Chronic food insecurity: a new record in 2021

Even before the war in Ukraine, severe food insecurity reached a new high in 2021, hitting nearly 40 million more people as a result of conflict, climate crises and economic shocks, the global network crisis loomed on Wednesday. food.

• Also read: Famine threatens 20 million people

• Also read: Russia accused of causing ‘global food crisis’

Last year, 193 million people in 53 countries were in severe food insecurity, in need of emergency help to survive.

This means that, even with help, many have suffered from chronic malnutrition, indicate 17 actors of this network, created in 2016 by the United Nations Food and Agriculture Organization (FAO), the World Food Program (MAP) , the European Union and NGOs.

This classification covers levels 3 to 5 of the global food security level: “crisis”, “emergency” and “disaster”.

Although expanding geographical coverage is pulling numbers up, they have not stopped growing “at an alarming rate”, “with an uninterrupted increase every year since 2018” and a record in 2021, WFP underlined. .

Russia’s invasion of Ukraine, conducted since the end of February, promises to exacerbate the vulnerabilities of countries highly dependent on Russian and Ukrainian exports of cereals or fertilizers, such as Somalia. As well as the terrible drought that is hitting the Horn of Africa at the moment.

Projections for 2022, which at this stage include only 42 of the 53 countries concerned, estimate that 179 to 181.1 million people could suffer from severe food insecurity this year.

The war in Ukraine “has highlighted the interconnected nature and the fragility of food systems”, the FAO said, warning that “the prospects for the future are not good”.

“What we see now is unacceptable (…) we must guarantee the maintenance of food systems, especially for the most vulnerable”, defended Qu Dongyu, Director General of FAO, in a presentation of report on Wednesday.

“Nothing should be left, we should address the root of the problem, not just the consequences,” he pleaded.

In Ethiopia, South Sudan or Madagascar, more than half a million people need “immediate action to prevent widespread collapse of livelihoods, hunger and death”, this number has risen six times since 2016.

The increase recorded in 2021 comes from a “triple toxic combination of conflicts, severe weather, and economic shocks,” the FAO details.

The conflict remains a major cause of food insecurity for 139 million people, with countries experiencing political and humanitarian crises such as the Democratic Republic of Congo (DRC), Ethiopia, Afghanistan and Yemen the most affected. .

The economic difficulties associated with the Covid-19 pandemic also pushed 30.2 million people into extreme hunger.

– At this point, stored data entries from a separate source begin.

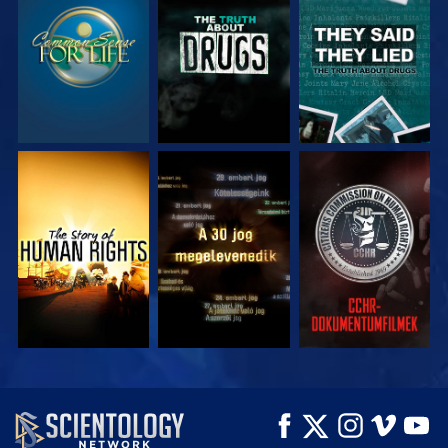
MŰSORNÉZÉS
MŰSORNÉZÉS
MŰSORNÉZÉS
MŰSORNÉZÉS
MŰSORNÉZÉS
MŰSORNÉZÉS
MŰSORNÉZÉS
MŰSORNÉZÉS
A SOROZAT
RÉSZEI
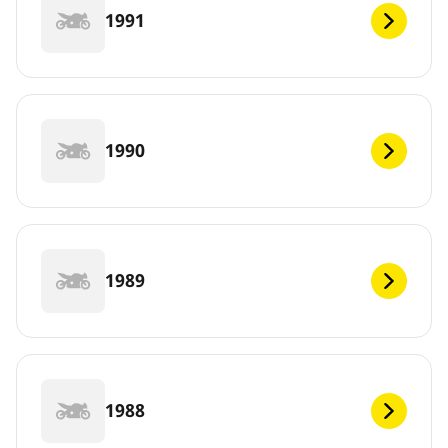
1991
1990
1989
1988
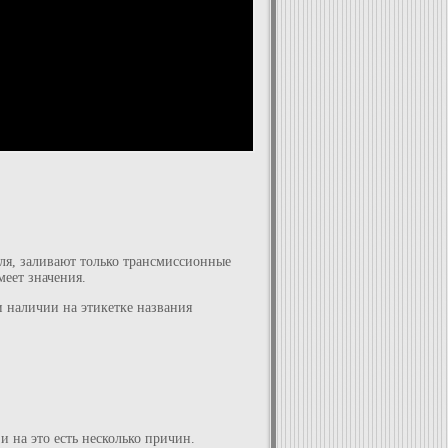
еля, заливают только трансмиссионные
меет значения.
 наличии на этикетке названия
 на это есть несколько причин.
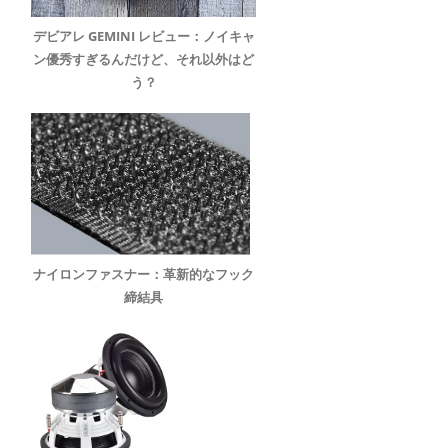
デビアレ GEMINI レビュー：ノイキャ
ン優秀すぎるんだけど、それ以外はど
う？
ナイロンファスナー：革新的なフック
締結具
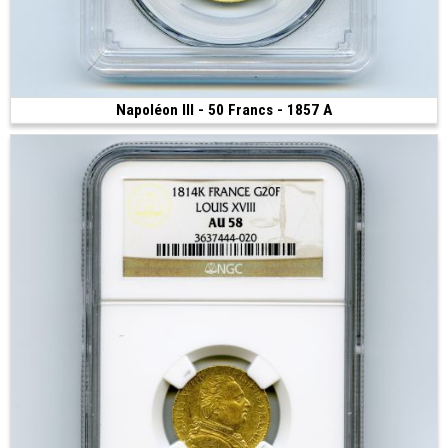
Napoléon III - 50 Francs - 1857 A
Vendue
(1857 • Paris • 16.12 g • 28 mm)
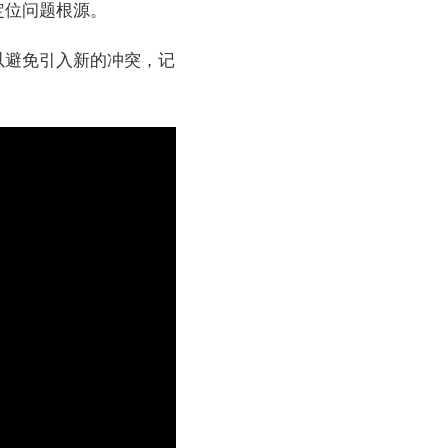
定位问题根源。
以避免引入新的冲突，记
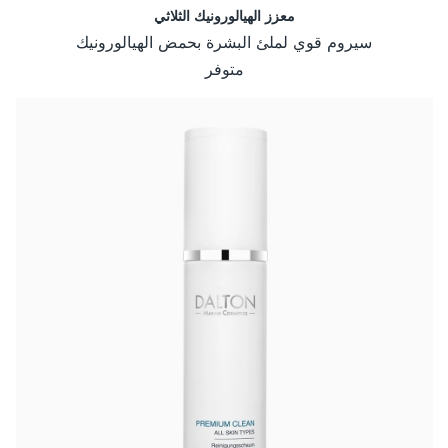
معزز الهيالورونيك الثلاثي
سيروم قوي لملئ البشرة بحمض الهيالورونيك
متوفر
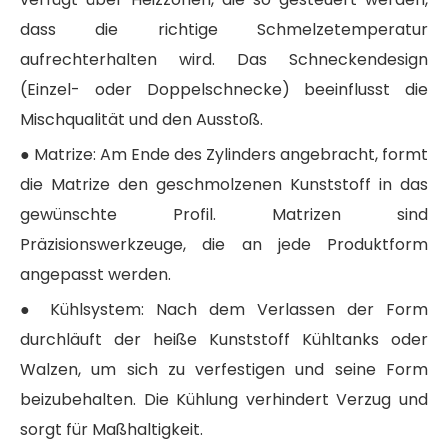
dass die richtige Schmelzetemperatur
aufrechterhalten wird. Das Schneckendesign
(Einzel- oder Doppelschnecke) beeinflusst die
Mischqualität und den Ausstoß.
● Matrize: Am Ende des Zylinders angebracht, formt
die Matrize den geschmolzenen Kunststoff in das
gewünschte Profil. Matrizen sind
Präzisionswerkzeuge, die an jede Produktform
angepasst werden.
● Kühlsystem: Nach dem Verlassen der Form
durchläuft der heiße Kunststoff Kühltanks oder
Walzen, um sich zu verfestigen und seine Form
beizubehalten. Die Kühlung verhindert Verzug und
sorgt für Maßhaltigkeit.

In addition to the stages of severe drought and now the war in Ukraine, crises are accumulating and “too many factors exacerbating” the risks in Africa, experts warn.

From southern Ethiopia to northern Kenya through Somalia, 20 million inhabitants of the Horn of Africa are now at risk of starvation.

According to Catherine Russell, executive director of Unicef, 10 million children there are in need of life -saving help today.

And around the world, child deaths under five have risen in 2021, he reported on Wednesday.

However, the amount of international assistance paid to 55 countries and territories is at the lowest level recorded in five years, network members complained.

At the beginning of April, several countries pledged to increase their food aid allocated to the Sahel and West Africa to 1.79 billion euros.

However, an additional 1.5 billion dollars will be needed to act now during planting, to increase production and make populations less dependent on aid, the FAO estimates.

“We have solutions and money in banks: we must use it to guarantee global security,” WFP director David Beasly said Wednesday.